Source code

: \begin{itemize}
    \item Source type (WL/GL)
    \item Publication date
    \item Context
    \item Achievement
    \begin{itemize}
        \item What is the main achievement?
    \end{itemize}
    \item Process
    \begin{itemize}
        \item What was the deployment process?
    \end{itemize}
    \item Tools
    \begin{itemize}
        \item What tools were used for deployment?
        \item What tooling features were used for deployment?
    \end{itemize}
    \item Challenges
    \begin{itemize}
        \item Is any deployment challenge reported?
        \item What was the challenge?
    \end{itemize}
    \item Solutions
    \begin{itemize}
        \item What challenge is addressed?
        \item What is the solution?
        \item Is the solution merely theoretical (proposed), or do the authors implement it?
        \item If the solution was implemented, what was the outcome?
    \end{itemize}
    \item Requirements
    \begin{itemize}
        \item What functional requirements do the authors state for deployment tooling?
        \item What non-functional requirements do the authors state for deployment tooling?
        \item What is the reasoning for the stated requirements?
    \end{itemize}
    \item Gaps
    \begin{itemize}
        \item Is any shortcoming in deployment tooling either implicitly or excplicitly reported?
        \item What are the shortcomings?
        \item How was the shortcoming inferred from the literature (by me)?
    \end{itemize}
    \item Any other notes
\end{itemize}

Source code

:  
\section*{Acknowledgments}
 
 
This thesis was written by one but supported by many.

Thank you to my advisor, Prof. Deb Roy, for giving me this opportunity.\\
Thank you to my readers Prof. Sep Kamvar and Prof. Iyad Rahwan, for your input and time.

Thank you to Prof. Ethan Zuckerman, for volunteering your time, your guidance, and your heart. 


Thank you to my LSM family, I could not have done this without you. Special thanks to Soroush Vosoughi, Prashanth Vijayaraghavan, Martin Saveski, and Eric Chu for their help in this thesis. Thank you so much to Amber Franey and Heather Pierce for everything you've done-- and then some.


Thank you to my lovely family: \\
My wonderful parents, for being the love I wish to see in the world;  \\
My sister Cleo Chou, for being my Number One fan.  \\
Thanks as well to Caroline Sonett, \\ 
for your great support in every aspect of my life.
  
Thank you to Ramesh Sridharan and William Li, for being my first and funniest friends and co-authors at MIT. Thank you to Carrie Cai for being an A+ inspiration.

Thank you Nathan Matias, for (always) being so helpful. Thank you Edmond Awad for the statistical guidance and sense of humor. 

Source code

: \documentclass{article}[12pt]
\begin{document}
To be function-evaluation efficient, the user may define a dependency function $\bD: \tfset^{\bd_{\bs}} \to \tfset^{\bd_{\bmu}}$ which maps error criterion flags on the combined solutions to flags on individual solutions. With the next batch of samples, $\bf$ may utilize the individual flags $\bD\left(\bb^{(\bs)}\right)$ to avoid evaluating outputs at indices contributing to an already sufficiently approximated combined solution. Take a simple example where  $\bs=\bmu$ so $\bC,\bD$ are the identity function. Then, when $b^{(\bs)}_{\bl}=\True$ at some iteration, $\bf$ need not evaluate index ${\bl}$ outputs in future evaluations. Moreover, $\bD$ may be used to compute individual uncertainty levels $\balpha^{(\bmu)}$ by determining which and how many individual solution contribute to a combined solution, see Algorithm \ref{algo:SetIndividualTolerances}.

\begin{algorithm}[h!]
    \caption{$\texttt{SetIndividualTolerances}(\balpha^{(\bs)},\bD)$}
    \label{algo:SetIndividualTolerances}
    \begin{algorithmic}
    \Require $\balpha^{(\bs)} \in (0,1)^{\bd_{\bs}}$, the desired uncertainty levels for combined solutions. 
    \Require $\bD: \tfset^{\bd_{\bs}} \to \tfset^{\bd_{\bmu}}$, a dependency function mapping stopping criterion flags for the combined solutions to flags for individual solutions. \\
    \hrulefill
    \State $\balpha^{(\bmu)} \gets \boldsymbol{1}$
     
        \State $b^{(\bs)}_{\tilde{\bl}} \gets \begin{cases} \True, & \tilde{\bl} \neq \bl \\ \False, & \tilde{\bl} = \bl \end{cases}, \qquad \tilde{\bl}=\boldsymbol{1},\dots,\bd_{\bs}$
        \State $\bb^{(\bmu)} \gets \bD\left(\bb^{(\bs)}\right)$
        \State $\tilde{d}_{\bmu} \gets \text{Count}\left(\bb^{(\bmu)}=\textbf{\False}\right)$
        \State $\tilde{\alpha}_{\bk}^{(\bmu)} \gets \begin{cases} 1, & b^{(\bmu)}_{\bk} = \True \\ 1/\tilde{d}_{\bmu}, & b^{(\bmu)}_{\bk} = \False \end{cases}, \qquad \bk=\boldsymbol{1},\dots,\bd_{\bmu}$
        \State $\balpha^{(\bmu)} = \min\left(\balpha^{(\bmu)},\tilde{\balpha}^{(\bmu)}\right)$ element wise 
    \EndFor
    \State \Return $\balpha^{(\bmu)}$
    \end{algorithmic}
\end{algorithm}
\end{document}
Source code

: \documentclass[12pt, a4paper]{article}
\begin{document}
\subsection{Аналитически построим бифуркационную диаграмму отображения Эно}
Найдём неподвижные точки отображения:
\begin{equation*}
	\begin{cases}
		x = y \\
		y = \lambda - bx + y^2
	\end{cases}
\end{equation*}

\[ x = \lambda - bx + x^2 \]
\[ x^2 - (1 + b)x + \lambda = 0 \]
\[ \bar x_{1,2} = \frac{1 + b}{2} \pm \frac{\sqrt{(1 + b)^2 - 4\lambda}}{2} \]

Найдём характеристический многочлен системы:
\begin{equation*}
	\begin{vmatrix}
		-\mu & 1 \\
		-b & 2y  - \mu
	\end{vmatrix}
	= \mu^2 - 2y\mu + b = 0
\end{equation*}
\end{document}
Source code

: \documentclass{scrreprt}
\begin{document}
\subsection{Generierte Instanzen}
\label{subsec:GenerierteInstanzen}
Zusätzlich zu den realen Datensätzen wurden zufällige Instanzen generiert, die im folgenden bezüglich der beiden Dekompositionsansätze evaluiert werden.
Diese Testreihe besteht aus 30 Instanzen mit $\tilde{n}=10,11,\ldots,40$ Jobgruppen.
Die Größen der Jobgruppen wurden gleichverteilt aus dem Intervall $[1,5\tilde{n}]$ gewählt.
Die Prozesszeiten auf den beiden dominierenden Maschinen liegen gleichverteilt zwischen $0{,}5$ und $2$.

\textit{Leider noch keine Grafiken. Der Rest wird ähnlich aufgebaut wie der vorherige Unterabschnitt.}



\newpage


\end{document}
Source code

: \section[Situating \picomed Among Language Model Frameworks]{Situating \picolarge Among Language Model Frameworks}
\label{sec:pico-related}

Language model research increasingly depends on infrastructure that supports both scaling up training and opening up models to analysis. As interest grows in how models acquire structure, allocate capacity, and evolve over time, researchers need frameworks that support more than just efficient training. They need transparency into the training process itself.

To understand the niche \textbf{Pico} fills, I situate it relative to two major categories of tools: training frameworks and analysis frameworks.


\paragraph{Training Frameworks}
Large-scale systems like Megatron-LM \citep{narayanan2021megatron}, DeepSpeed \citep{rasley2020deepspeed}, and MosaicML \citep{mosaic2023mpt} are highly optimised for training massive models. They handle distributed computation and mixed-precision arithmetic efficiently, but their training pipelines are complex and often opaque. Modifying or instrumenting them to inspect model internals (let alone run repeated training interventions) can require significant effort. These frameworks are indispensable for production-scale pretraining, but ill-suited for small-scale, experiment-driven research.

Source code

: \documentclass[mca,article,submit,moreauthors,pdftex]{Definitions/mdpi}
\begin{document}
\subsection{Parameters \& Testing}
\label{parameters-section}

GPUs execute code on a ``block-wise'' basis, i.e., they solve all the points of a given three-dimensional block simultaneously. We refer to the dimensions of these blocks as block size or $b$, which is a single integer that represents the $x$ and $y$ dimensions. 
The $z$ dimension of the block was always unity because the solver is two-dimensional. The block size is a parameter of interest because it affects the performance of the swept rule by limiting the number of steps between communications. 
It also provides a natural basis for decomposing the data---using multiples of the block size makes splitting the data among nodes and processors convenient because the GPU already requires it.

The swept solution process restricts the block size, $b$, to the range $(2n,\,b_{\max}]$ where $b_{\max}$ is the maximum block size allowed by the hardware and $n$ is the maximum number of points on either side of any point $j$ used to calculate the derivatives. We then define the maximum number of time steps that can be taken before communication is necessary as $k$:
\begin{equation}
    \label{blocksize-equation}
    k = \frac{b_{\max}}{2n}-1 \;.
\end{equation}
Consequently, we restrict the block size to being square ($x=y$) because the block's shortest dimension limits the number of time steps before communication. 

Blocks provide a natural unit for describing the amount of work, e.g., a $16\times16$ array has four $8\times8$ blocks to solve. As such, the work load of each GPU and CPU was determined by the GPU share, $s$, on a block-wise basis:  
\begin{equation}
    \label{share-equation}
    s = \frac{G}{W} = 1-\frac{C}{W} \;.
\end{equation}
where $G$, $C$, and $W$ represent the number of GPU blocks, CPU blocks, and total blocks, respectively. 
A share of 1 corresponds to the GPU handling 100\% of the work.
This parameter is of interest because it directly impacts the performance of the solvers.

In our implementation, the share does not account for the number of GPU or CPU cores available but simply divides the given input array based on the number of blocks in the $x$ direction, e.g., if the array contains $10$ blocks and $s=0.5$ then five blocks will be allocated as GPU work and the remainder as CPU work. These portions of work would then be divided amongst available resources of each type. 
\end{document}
____
▶ [Exercise details]:
Give again, unchanged, the lines running from the top of the material above through the line that has "Thank you to my lovely family: \\", and nothing more.

▶ [Response to the task]:
Source code

: \begin{itemize}
    \item Source type (WL/GL)
    \item Publication date
    \item Context
    \item Achievement
    \begin{itemize}
        \item What is the main achievement?
    \end{itemize}
    \item Process
    \begin{itemize}
        \item What was the deployment process?
    \end{itemize}
    \item Tools
    \begin{itemize}
        \item What tools were used for deployment?
        \item What tooling features were used for deployment?
    \end{itemize}
    \item Challenges
    \begin{itemize}
        \item Is any deployment challenge reported?
        \item What was the challenge?
    \end{itemize}
    \item Solutions
    \begin{itemize}
        \item What challenge is addressed?
        \item What is the solution?
        \item Is the solution merely theoretical (proposed), or do the authors implement it?
        \item If the solution was implemented, what was the outcome?
    \end{itemize}
    \item Requirements
    \begin{itemize}
        \item What functional requirements do the authors state for deployment tooling?
        \item What non-functional requirements do the authors state for deployment tooling?
        \item What is the reasoning for the stated requirements?
    \end{itemize}
    \item Gaps
    \begin{itemize}
        \item Is any shortcoming in deployment tooling either implicitly or excplicitly reported?
        \item What are the shortcomings?
        \item How was the shortcoming inferred from the literature (by me)?
    \end{itemize}
    \item Any other notes
\end{itemize}

Source code

:  
\section*{Acknowledgments}
 
 
This thesis was written by one but supported by many.

Thank you to my advisor, Prof. Deb Roy, for giving me this opportunity.\\
Thank you to my readers Prof. Sep Kamvar and Prof. Iyad Rahwan, for your input and time.

Thank you to Prof. Ethan Zuckerman, for volunteering your time, your guidance, and your heart. 


Thank you to my LSM family, I could not have done this without you. Special thanks to Soroush Vosoughi, Prashanth Vijayaraghavan, Martin Saveski, and Eric Chu for their help in this thesis. Thank you so much to Amber Franey and Heather Pierce for everything you've done-- and then some.


Thank you to my lovely family: \\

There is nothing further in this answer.